Pull out every line of the records that contains the word "juiste".
Segment Open
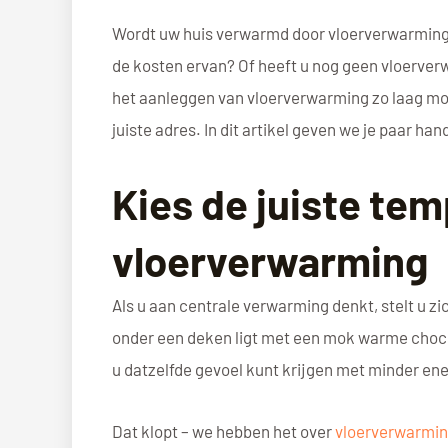
Wordt uw huis verwarmd door vloerverwarming 
de kosten ervan? Of heeft u nog geen vloerver
het aanleggen van vloerverwarming zo laag moge
juiste adres. In dit artikel geven we je paar h
Kies de juiste tem
vloerverwarming
Als u aan centrale verwarming denkt, stelt u zic
onder een deken ligt met een mok warme choco
u datzelfde gevoel kunt krijgen met minder ene
Dat klopt – we hebben het over
vloerverwarmi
Segment Closed
Finished task
juiste adres. In dit artikel geven we je paar h
Kies de juiste tem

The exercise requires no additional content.